Reinsurance generates high levels of float for investment relative to premiums written. [Author’s note: It is no coincidence that Buffett put a great deal of emphasis on growing Berkshire’s reinsurance business.]
Successful insurance operations require the discipline to turn away unprofitable business. Also, insurance operations typically enjoy few important competitive advantages. This makes insurance management particularly important.
When investing for the longterm, day-to-day price fluctuations tell little or nothing about the ultimate results that will be achieved. Results will be determined by the economic performance of the underlying business.
A key investing concept is to determine where a business will be in 10 to 20 years. A current snapshot, without this longterm view, can be very misleading. Berkshire Hathaway’s performance from 1955 to 1964 provides a stark example.
Buffett purchased Capital Cities in 1977 at approximately 8 times earnings: $10.9 million in shares generating $1.3 million in look-through earnings.
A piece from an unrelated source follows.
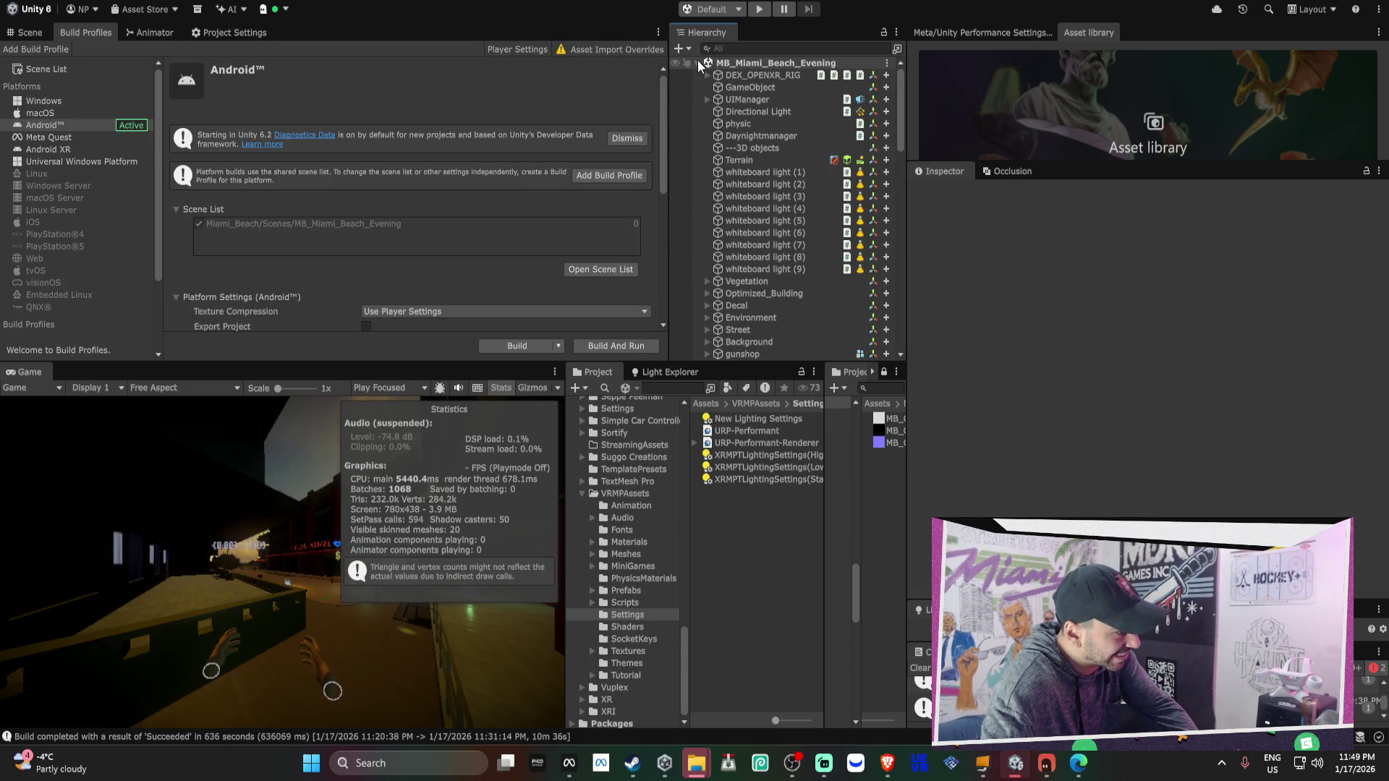
scroll(775, 324, down, 3)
This was a 50% discount to Buffett’s estimate of the valuation level required to purchase the entire company. [Author’s note: Moreover, it was a business with numerous hard-to-find advantages.]
Buffett has simple and clear investment criteria: “We want the business to be (1) one that we can understand, (2) with favorable long-term prospects, (3) operated by honest and competent people, and (4) available at a very attractive price.”
In banking investments, Buffett pays attention to return on assets.
Buffett likes businesses such as See’s that require little additional capital to grow and that can grow operating earnings even in an industry that is experiencing no unit growth. [Author’s note: In See’s case, this was done through raising prices.]